Girones de una bandera rota en la memoria. Encontré una metáfora perfecta de lo que nos pasa hoy. Esa bandera de más de 50 años, ultrajada en una lucha contra intereses mayores que nuestras expectativas, luce ahora renovada. ¿Quién dijo que no se puede restaurar la dignidad? Esa bandera que viaja desde Madrid es símbolo de cómo deben ser de ahora en adelante las cosas. Un intenso trabajo de restauración ha dejado la bandera restaurada. Las letras doradas que ponen “Instituto Nacional” lucen como un destello del pasado que reclama su vigencia. Me sentí conmovido, me sentí parte de algo que va más allá del aquí y el ahora, que va más allá del presente o del pasado, algo que es futuro, algo que ya es de mis hijas.
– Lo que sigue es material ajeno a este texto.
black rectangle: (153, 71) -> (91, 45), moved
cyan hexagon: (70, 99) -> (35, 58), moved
Contemplé en silencio la bandera, y vi a mi gente, vi a los que se sacrificaron para que vivamos en plena disposición de nuestro territorio, vi que un trabajo concienzudo puede restaurar los girones de una bandera, de una identidad, de la dignidad de un pueblo que no se ha echado para atrás nunca. Vi mientras la volvían a tapar, cierta luz, ciertos “fulgores de gloria” que hay que cantar menos y ejercer más.
Me sequé alguna lágrima necia y silenciosa, me tragué el llanto, y recordé a mis hijas con el álbum, preguntando por los muchachos y la bandera panameña en las farolas, saltando la cerca, haciéndola ondear en la Zona. Un símbolo de unidad que ya viaja rumbo a su tierra para contar, con su sola presencia, que el trabajo que queda por hacer es duro, pero que el resultado bien vale la pena.
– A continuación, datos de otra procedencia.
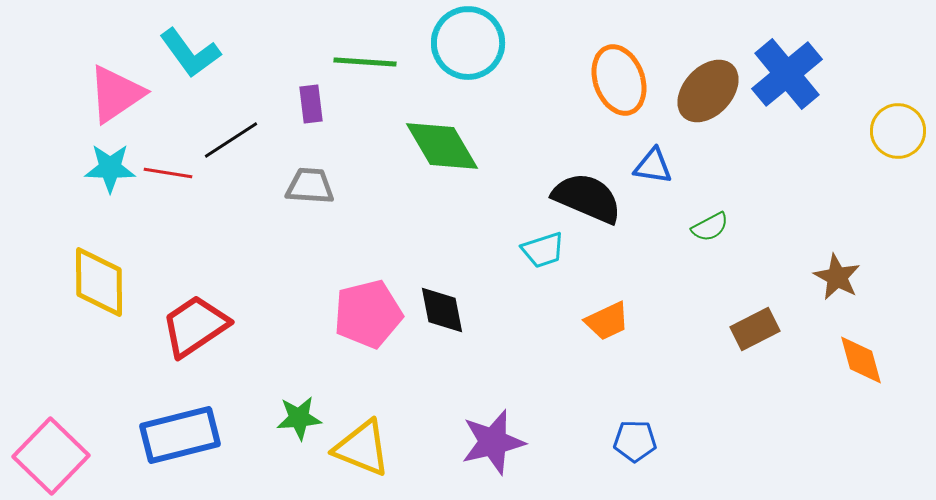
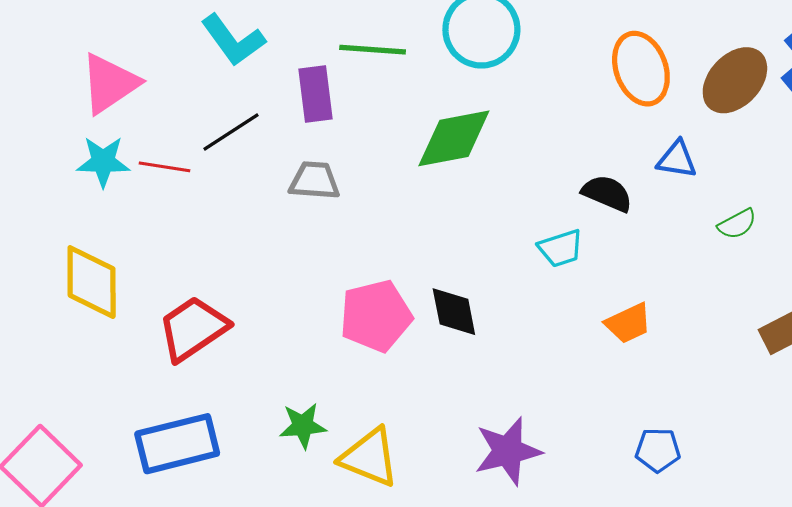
cyan L-shape: (190, 53) -> (233, 40), moved
purple rectangle: (311, 104) -> (316, 94), size x1.4
green diamond: (442, 146) -> (454, 138), turned -70
black semicircle: (587, 198) -> (607, 193), size x0.7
“Papá, ¿qué viste hoy en tu oficina?, me preguntaron las niñas”. Vi una bandera, una bandera muy especial, les dije. Vi la bandera de Panamá, una muy valiente… y entonces, comencé a contarles la gran historia de un país chiquito, como una “S” acostada, que no dejó que el más grande lo pisara y que al final le ganó. “¿Cómo David y Goliat?”, me dicen. Sí, igual, les contesto, y volví a ver en mi memoria la bandera y al pueblo que representa.
Publicado en el diario Panamá América el 4 de enero de 2014.